One side of the community declares that there are 50,000 Yezidi in the republic - the other that there are 50,000 Kurds. In reality, those 50,000 are the same, and as the experience in Turkey has shown, denial of identity can lead to a politicization that sees radical forces such as the PKK become an attractive option.

The Yezidi - whom the Armenian population considers farmers and peasants - can now feel some form of self-worth in an identification with the Kurdish movement after the media coverage surrounding the trial of Ocalan, the Kurdish Question, and the increasing reference in the international media that their activities are being staged in support of Ocalan as part of a 50,000-strong Kurdish population in Armenia.

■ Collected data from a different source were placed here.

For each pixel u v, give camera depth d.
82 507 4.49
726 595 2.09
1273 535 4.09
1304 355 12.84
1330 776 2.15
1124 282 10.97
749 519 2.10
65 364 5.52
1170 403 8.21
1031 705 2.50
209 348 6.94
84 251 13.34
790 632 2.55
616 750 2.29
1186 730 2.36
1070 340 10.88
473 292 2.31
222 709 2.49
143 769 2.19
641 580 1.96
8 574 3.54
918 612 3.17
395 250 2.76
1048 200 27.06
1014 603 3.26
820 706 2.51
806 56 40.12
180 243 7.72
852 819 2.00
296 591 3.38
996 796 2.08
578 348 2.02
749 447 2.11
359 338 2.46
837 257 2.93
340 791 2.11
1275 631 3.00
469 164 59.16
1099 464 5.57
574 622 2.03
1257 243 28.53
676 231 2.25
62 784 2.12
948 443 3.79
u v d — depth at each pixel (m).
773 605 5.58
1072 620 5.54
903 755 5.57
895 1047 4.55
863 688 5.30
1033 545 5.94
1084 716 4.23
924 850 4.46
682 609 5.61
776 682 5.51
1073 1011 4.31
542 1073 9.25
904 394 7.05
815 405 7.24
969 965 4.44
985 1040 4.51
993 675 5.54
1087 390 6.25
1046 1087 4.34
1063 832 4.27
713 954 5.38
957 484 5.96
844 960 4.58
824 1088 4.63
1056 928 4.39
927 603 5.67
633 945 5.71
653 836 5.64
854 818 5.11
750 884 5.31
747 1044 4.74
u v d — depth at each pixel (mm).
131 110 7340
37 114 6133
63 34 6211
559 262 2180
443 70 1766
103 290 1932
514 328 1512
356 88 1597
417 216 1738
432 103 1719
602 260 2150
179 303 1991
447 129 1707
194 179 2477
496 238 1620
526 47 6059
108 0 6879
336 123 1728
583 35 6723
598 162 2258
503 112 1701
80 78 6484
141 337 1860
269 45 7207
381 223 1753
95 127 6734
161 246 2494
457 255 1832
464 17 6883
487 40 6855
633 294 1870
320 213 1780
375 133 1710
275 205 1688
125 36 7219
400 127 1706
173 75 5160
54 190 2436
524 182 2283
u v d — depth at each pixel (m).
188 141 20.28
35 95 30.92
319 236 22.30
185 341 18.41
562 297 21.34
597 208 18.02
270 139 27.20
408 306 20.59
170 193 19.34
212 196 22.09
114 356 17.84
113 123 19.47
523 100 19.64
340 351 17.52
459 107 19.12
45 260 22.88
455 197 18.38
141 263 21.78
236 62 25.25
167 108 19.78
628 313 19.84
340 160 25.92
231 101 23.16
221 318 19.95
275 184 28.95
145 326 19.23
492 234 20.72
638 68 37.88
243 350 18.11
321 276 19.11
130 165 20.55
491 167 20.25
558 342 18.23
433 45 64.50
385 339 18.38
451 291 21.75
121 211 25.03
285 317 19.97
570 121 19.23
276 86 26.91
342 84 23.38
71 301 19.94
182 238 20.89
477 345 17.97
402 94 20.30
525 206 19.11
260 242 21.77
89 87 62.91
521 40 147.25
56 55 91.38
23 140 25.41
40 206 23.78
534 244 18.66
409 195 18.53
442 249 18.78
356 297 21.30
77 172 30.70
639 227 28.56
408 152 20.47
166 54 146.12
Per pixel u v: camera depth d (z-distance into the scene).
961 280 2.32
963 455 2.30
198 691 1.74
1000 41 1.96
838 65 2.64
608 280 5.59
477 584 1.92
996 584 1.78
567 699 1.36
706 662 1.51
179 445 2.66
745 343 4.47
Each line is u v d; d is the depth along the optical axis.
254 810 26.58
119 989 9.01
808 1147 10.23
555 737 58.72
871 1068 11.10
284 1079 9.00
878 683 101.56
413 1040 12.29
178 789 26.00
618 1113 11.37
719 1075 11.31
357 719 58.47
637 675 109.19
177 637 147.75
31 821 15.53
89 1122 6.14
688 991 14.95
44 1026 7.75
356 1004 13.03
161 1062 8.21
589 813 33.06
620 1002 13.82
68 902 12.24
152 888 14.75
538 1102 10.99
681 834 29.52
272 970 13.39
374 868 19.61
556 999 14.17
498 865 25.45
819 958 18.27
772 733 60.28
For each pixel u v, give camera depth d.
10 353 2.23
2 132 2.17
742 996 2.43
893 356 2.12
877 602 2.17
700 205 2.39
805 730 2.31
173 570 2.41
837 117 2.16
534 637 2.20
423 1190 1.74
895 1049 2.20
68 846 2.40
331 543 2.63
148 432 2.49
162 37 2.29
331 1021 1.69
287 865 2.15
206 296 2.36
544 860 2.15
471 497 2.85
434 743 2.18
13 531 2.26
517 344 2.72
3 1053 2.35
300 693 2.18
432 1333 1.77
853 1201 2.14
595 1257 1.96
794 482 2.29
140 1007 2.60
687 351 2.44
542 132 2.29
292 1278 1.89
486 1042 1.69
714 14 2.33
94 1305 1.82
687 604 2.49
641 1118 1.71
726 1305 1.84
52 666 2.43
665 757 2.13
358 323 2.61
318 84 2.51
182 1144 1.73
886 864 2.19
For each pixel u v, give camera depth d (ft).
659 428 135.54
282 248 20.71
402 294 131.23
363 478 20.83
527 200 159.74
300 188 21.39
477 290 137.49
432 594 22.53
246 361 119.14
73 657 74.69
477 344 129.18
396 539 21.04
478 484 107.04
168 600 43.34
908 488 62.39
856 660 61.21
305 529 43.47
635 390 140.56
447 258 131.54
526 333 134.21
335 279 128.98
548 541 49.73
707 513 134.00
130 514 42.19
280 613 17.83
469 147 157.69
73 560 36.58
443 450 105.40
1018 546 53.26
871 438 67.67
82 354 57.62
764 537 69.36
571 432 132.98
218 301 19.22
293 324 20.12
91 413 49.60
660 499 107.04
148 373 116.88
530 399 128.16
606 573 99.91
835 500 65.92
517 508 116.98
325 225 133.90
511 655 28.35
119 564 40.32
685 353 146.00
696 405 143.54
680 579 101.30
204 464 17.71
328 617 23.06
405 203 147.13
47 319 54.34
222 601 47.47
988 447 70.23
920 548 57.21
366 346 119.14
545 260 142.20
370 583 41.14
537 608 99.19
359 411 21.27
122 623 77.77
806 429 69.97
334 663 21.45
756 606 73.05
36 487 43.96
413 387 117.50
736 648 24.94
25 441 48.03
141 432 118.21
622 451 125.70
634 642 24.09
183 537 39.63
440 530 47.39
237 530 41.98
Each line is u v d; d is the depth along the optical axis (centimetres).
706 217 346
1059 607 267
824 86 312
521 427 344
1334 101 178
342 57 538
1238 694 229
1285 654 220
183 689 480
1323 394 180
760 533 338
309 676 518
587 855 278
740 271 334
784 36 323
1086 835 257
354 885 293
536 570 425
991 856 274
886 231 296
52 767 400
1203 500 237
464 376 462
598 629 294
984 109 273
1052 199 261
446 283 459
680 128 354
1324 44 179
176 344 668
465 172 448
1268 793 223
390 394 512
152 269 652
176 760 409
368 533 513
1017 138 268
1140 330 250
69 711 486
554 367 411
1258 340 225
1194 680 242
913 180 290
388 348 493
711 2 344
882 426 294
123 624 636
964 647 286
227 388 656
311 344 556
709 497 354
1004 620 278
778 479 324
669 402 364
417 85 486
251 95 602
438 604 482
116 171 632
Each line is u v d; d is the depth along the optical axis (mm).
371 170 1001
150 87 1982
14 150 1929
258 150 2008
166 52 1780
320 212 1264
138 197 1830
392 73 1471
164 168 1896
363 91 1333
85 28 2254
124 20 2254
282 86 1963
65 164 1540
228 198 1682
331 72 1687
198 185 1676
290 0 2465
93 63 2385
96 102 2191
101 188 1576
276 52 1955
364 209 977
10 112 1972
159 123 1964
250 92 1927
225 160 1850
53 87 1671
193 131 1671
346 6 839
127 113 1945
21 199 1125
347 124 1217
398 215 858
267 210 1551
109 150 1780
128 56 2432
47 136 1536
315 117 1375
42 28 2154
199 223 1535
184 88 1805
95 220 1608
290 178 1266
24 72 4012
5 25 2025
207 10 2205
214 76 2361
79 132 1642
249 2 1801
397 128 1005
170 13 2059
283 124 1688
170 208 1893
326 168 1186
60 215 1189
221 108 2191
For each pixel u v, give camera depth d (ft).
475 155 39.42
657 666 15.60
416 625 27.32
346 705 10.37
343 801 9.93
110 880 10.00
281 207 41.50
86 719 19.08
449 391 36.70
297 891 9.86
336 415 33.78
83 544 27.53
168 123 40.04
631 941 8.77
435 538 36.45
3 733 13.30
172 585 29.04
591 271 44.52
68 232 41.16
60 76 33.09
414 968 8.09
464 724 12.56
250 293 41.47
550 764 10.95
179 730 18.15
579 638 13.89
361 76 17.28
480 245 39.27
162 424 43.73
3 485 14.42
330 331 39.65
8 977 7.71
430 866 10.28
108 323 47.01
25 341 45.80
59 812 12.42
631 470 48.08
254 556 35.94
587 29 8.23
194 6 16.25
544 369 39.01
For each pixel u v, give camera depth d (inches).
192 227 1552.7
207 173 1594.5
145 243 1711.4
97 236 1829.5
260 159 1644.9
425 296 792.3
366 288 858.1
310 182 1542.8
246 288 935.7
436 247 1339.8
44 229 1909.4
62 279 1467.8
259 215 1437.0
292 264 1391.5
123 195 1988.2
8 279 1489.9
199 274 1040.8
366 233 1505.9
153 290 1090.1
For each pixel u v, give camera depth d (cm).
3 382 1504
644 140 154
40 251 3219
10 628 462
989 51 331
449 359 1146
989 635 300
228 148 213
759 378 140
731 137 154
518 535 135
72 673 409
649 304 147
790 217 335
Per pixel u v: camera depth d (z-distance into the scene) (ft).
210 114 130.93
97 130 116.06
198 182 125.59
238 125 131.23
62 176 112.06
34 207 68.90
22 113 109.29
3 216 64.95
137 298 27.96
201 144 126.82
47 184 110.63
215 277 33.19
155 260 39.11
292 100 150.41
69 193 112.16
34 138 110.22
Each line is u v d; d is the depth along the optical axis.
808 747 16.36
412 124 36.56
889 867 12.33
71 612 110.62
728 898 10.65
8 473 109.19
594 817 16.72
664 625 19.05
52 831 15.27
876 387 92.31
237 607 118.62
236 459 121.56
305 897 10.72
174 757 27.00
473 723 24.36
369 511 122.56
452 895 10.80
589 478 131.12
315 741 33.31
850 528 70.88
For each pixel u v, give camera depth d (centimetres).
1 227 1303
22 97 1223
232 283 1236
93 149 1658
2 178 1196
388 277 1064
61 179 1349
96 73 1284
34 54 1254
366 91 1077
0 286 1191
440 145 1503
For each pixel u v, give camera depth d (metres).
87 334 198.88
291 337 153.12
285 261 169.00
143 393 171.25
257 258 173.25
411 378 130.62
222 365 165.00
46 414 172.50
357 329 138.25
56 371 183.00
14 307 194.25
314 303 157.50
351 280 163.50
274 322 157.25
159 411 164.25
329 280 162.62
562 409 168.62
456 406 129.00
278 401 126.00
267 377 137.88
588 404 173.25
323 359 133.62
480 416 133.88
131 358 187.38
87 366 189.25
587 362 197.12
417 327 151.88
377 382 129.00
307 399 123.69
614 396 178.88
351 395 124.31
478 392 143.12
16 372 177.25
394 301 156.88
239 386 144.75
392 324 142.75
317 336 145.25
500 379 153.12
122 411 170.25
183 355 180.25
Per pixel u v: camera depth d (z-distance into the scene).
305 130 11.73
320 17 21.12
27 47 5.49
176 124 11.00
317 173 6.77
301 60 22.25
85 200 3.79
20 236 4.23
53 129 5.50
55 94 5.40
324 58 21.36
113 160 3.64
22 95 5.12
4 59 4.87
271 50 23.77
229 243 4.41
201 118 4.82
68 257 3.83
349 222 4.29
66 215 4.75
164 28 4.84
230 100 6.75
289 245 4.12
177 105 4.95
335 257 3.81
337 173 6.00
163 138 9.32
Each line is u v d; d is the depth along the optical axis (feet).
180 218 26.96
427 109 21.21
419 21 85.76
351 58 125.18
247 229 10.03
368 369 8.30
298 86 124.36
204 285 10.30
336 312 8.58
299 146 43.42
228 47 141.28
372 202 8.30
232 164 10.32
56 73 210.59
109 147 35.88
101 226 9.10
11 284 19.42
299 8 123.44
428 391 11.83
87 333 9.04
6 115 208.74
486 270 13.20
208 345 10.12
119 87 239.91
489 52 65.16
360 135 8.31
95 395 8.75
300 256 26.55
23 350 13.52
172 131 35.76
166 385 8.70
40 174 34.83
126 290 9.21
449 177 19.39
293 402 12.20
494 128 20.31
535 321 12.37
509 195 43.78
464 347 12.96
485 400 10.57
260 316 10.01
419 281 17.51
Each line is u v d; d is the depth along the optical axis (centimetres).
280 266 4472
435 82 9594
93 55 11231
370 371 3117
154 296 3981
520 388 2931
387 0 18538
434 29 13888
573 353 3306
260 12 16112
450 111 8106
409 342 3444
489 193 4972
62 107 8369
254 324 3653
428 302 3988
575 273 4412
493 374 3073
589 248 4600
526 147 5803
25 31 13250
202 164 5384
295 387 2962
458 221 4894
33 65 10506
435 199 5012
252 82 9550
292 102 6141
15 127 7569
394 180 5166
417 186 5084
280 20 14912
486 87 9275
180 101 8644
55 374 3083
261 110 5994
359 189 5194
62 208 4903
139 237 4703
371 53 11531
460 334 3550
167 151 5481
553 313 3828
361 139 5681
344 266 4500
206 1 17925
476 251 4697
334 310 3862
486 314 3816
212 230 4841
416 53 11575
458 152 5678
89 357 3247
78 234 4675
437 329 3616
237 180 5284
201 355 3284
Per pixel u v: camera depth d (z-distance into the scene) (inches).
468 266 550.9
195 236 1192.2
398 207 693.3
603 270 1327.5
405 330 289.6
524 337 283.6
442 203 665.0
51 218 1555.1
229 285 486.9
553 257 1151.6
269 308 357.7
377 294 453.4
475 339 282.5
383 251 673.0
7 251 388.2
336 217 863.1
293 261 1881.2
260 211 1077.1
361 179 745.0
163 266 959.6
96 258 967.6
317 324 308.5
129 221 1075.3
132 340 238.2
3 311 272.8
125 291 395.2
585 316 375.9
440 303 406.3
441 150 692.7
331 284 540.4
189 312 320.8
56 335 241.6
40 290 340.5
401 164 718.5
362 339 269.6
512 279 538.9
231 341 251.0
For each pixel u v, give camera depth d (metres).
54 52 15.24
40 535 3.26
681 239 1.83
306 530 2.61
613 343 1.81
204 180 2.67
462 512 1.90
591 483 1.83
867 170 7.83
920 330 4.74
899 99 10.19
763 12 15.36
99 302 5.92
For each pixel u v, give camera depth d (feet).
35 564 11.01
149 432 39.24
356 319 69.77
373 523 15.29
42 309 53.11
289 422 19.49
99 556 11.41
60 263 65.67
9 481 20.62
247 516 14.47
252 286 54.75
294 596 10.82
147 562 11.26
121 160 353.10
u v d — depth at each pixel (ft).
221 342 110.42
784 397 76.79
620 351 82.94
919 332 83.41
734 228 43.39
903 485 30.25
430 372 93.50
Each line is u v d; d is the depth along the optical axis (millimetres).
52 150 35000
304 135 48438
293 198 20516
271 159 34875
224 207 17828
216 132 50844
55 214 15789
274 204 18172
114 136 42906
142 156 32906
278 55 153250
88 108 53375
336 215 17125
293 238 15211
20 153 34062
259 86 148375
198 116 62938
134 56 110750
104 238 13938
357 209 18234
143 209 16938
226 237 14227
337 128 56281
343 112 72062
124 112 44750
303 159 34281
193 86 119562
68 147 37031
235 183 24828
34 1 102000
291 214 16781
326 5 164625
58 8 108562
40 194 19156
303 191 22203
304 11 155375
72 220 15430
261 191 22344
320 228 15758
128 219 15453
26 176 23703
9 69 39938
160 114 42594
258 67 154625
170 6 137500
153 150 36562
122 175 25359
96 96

The Kurds may well become a significant political force in the Caucasus in the near future, and if the PKK does adopt a new (truly) terrorist campaign, the government of Armenia may well find itself accused of supporting and encouraging terrorist activities in neighboring Turkey.

Whether Ocalan truly represented a genuine struggle for the rights of the Kurds in Turkey is now an irrelevance. Directly or indirectly, the PKK managed to achieve significant goals in its conflict with the Turkish state. Kurds can now speak their own language in public and are identified by senior members of the Turkish government as an ethnic minority living within the borders of the Turkish republic. They are also becoming a cohesive and coordinated force - with an influence stretching from Europe to the Caucasus.

Regardless, and as the world debates the outcome of the Ocalan trial, the rights of national minorities throughout the world are now high on the list of priorities for a new international agenda.

After Kosovo it can be no other way.